A dedicated biochemistry student, Hudson-LaPore was described as a kind and intelligent friend. Fellow students shared their memories of Hudson-LaPore’s tenacity in the face of grueling problem sets and his willingness to help his friends succeed in whatever they were doing.

In opening remarks, Reverend Elizabeth Davenport, dean of Rockefeller Chapel, told those in attendance to take the opportunity Monday evening to grieve and to remember their loved ones. She invited anyone to share their memories of Hudson-LaPore at the end of the service.

Fourth-year Marie Wu, a close friend of Hudson-LaPore, read from an open letter she posted online in June, shortly after hearing the news of his passing while in Taiwan.

“To the boy I laughed with, learned with, grew with, and who quickly became one of the dearest of friends,” she read. “You’ve shaped me and changed me, and I am much of who I am today because of your influence.”

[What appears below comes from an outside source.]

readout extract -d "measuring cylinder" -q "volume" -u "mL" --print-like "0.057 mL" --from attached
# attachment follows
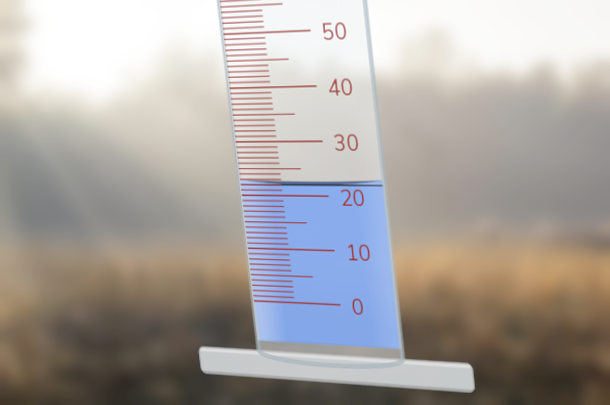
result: 22 mL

Hudson-LaPore’s family and friends described him as a student with diverse interests, including an affinity for nature and fascination with numbers. His mother, Laurie Hudson, added that he also enjoyed baseball, especially rooting for the underdogs “because he was open to the possibility of a surprise.”

As interludes throughout the memorial service, The Decani, a semi-chorus of the Rockefeller Chapel Choir; Russell Rolen on the cello; and Thomas Weisflog on the piano performed various works by Bach, Gabriel Fauré, and John Tavener in tribute to Hudson-LaPore’s love of classical music.

Professor Richard Jordan, chair of the department of chemistry, spoke about Hudson-LaPore’s accomplishments in his department. Jordan said that even though Hudson-LaPore was a newer addition to the department, he was already making a great impression as a high achieving student.

“With his creativity and enthusiasm and the positive way in which he interacted with his colleagues and everybody…I’m sure he would have excelled in research, accomplished something, and put his own stamp on it,” he said.

Hudson-LaPore’s father, Gregg LaPore, also introduced and thanked three men who helped his family find their son in the weeklong search in June: Andrew Holmes, a community organizer; Eddie Hudson, a fisherman who found Hudson-LaPore’s body by Lake Michigan; and Rob Larson with his K-9 Captain Dexter, who led searchers early on to the lake shore.

After learning of their son’s death, Hudson and LaPore “asked everyone to commit more fully to what matters most in their lives. To live a little bit larger, in order to take up some of the space that he left behind,” they recalled at the memorial.

Hudson-LaPore, a native of Albuquerque, New Mexico, is survived by his father, his mother, and his sister, Aidan Hudson-LaPore.